Continuellement en transhumance dans de grands espaces avec leurs troupeaux, les éleveurs traditionnels ont développé une relation étroite avec l’animal qui, au-delà de l’intérêt porté pour ses productions économiques (lait, viande, peaux) est au centre d’un système complexe de valeurs sociales, de croyances et de sentiments.
Un projet au service de la population. Ce mode de vie est aujourd’hui menacé car, sous la pression démographique, les populations d’agriculteurs étendent de plus en plus leurs cultures, au détriment des espaces pastoraux traditionnels. Considéré comme archaïque, l’élevage traditionnel ne suscite qu’un intérêt très limité de la part des autorités publiques.

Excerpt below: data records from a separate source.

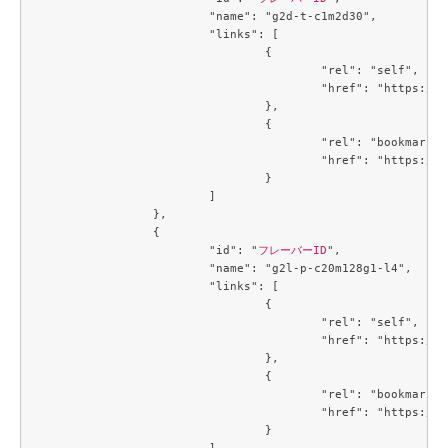
			"name": "g2d-t-c1m2d30",

			"links": [

				{

					"rel": "self",

					"href": "https://compute.c3j1.conoha.io/v2.1/flavors/1488a6c7-6c8f-4e39-a522-ccab7d3acc84"

				},

				{

					"rel": "bookmark",

					"href": "https://compute.c3j1.conoha.io/flavors/1488a6c7-6c8f-4e39-a522-ccab7d3acc84"

				}

			]

		},

		{

			"id": "
フレーバーID
",

			"name": "g2l-p-c20m128g1-l4",

			"links": [

				{

					"rel": "self",

					"href": "https://compute.c3j1.conoha.io/v2.1/flavors/214643c8-4f8f-4aa9-a3d6-a28c504c0de4"

				},

				{

					"rel": "bookmark",

					"href": "https://compute.c3j1.conoha.io/flavors/214643c8-4f8f-4aa9-a3d6-a28c504c0de4"

				}

			]
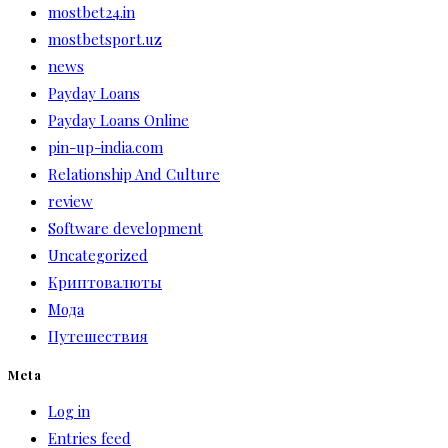
mostbet24.in
mostbetsport.uz
news
Payday Loans
Payday Loans Online
pin-up-india.com
Relationship And Culture
review
Software development
Uncategorized
Криптовалюты
Мода
Путешествия
Meta
Log in
Entries feed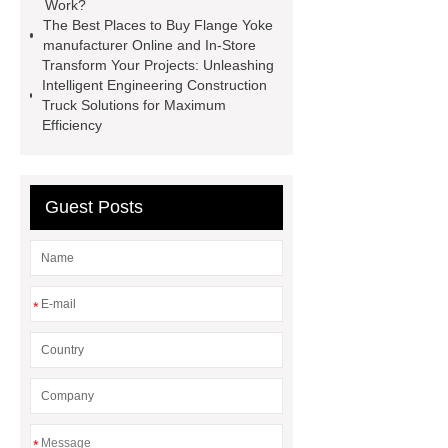
Work?
Aftermarket Radiators And OEM
The Best Places to Buy Flange Yoke
Radiators
cool wrap colours
manufacturer Online and In-Store
Transform Your Projects: Unleashing
China Custom Made Auto Coil
Intelligent Engineering Construction
Springs
High Quality Tail Lamp
Truck Solutions for Maximum
Efficiency
Inner Light for MG GS
Is It Safe To
Drive With A Bad Radiator
car
wrapping vs painting
Guest Posts
*
*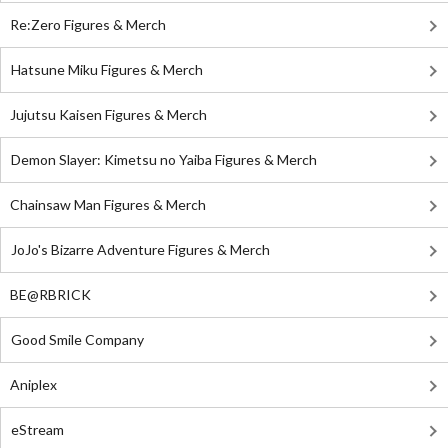
Re:Zero Figures & Merch
Hatsune Miku Figures & Merch
Jujutsu Kaisen Figures & Merch
Demon Slayer: Kimetsu no Yaiba Figures & Merch
Chainsaw Man Figures & Merch
JoJo's Bizarre Adventure Figures & Merch
BE@RBRICK
Good Smile Company
Aniplex
eStream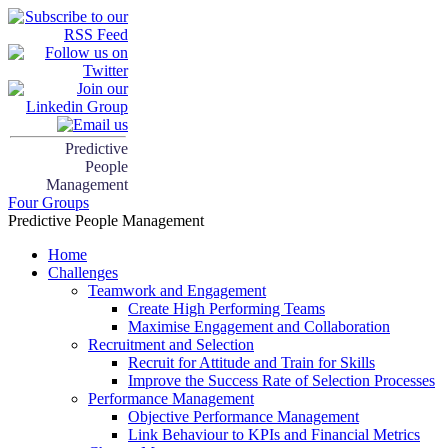
Predictive
People
Management
Four Groups
Predictive People Management
Home
Challenges
Teamwork and Engagement
Create High Performing Teams
Maximise Engagement and Collaboration
Recruitment and Selection
Recruit for Attitude and Train for Skills
Improve the Success Rate of Selection Processes
Performance Management
Objective Performance Management
Link Behaviour to KPIs and Financial Metrics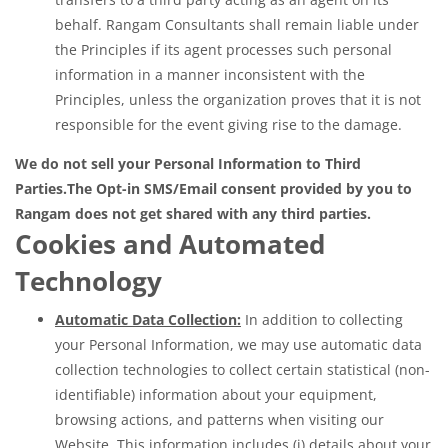
behalf. Rangam Consultants shall remain liable under
the Principles if its agent processes such personal
information in a manner inconsistent with the
Principles, unless the organization proves that it is not
responsible for the event giving rise to the damage.
We do not sell your Personal Information to Third
Parties.
The Opt-in SMS/Email consent provided by you to
Rangam does not get shared with any third parties.
Cookies and Automated
Technology
Automatic Data Collection:
In addition to collecting
your Personal Information, we may use automatic data
collection technologies to collect certain statistical (non-
identifiable) information about your equipment,
browsing actions, and patterns when visiting our
Website. This information includes (i) details about your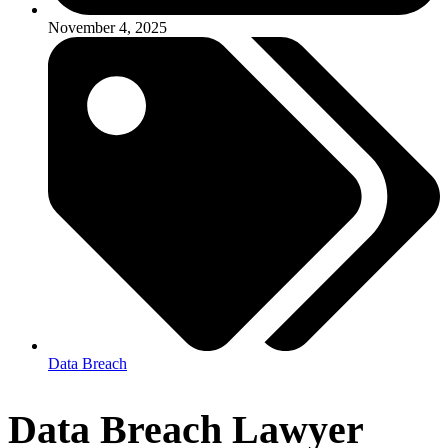
November 4, 2025
Data Breach
Data Breach Lawyer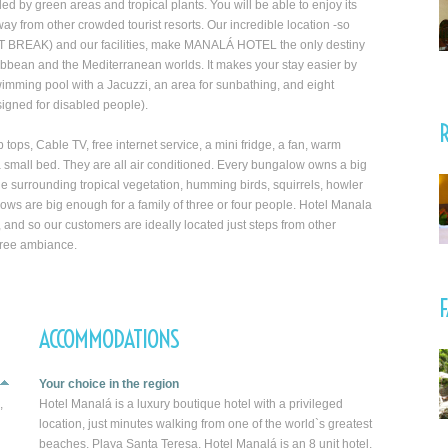
by green areas and tropical plants. You will be able to enjoy its
ay from other crowded tourist resorts. Our incredible location -so
POINT BREAK) and our facilities, make MANALÁ HOTEL the only destiny
aribbean and the Mediterranean worlds. It makes your stay easier by
swimming pool with a Jacuzzi, an area for sunbathing, and eight
igned for disabled people).
R
ops, Cable TV, free internet service, a mini fridge, a fan, warm
a small bed. They are all air conditioned. Every bungalow owns a big
 surrounding tropical vegetation, humming birds, squirrels, howler
ows are big enough for a family of three or four people. Hotel Manala
an, and so our customers are ideally located just steps from other
 free ambiance.
F
ACCOMMODATIONS
Your choice in the region
,
Hotel Manalá is a luxury boutique hotel with a privileged
location, just minutes walking from one of the world`s greatest
beaches, Playa Santa Teresa. Hotel Manalá is an 8 unit hotel,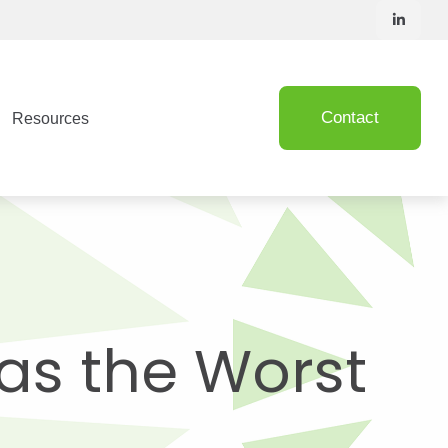
Contact
Resources
Was the Worst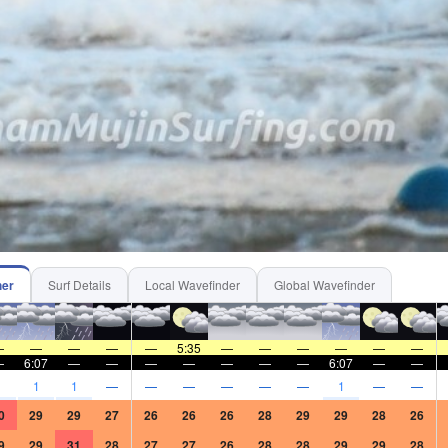
6
6
6
7
7
7
7
7
7
7
7
7
57
157
136
229
170
114
163
189
140
127
134
129
5
30
15
20
25
25
30
30
30
25
25
15
SW
WSW
WSW
WSW
WSW
WSW
WSW
W
WSW
WSW
WSW
WSW
ss-
cross-
cross-
cross-
cross-
cross-
cross-
cross-
cross-
cross-
cross-
cross-
c
ff
off
off
off
off
off
off
off
off
off
off
off
6:23AM
1.92
m
3:08PM
4:06PM
0.16
m
0.02
m
her
Surf Details
Local Wavefinder
Global Wavefinder
—
—
—
—
—
5:35
—
—
—
—
—
—
—
6:07
—
—
—
—
—
—
—
6:07
—
—
1
1
1
—
—
—
—
—
—
1
—
—
0
29
29
27
26
26
26
28
29
29
28
26
9
29
31
28
27
27
26
28
28
29
29
28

Face à cette situation, l’Association pour la Promotion de l’Elevage en Savanne et au Sahel (APESS) propose aux éleveurs de sédentariser au moins une partie de leurs troupeaux en sélectionnant à cet effet les meilleurs animaux et de nourrir ceux-ci en saison sèche avec du foin, stocké dans des hangars construits par l’association. Récolté au bon moment et bien stocké, le foin est un aliment beaucoup plus riche que l’herbe séchée sur pied qui permet de maintenir la production laitière toute l’année. En y maintenant une activité permanente, l’éleveur sécurise son espace de production.

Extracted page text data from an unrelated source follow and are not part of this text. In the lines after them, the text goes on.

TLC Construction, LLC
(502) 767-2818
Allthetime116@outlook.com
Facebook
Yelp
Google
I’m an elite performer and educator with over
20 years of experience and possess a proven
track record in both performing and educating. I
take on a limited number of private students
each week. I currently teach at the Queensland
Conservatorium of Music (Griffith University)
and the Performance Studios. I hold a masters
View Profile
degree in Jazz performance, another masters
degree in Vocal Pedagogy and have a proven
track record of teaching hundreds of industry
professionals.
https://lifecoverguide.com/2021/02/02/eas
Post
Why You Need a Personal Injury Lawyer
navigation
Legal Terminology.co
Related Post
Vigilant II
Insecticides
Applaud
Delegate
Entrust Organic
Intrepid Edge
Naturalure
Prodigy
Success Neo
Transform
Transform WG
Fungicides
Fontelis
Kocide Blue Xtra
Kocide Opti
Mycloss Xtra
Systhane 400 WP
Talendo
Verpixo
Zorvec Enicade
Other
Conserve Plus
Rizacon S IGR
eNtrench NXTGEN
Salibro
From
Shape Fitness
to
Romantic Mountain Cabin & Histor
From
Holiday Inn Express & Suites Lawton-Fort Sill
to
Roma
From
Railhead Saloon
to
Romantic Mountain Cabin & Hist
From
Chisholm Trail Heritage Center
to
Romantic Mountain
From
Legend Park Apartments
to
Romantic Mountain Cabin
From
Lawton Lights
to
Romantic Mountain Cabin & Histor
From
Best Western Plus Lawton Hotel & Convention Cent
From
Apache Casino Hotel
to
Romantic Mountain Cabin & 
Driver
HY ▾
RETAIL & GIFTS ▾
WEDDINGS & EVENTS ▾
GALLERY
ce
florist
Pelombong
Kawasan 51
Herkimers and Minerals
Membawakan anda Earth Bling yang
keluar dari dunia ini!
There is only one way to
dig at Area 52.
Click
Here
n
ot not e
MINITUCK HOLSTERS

Cependant, pour des éleveurs fortement attachés à leurs traditions, l’adoption de telles propositions demande un changement profond de mentalité. C’est pourquoi, en préalable aux formations techniques, l’APESS organise toujours des ateliers de réflexion sur la culture et le développement. Dans ces ateliers, l’APESS vise à la fois à ouvrir l’esprit des éleveurs à l’initiative et au changement et à valoriser les éléments culturels qui restent pertinents dans le contexte d’aujourd’hui et méritent dès lors d’être conservés. En effet, l’APESS ne vise pas seulement à maintenir l’élevage traditionnel en tant qu’activité économique mais également à sauvegarder et à enrichir la culture de ceux qui pratiquent cet élevage.
Une sédentarisation qui donne des résultats. Créée en 1989, l’APESS compte aujourd’hui environ 6.000 membres répartis dans plus de 10 pays et organisés en 56 « régions » et plus de 400 « zones ». Fin 2004, 4.649 hangars « remplis de bon foin » étaient recensés.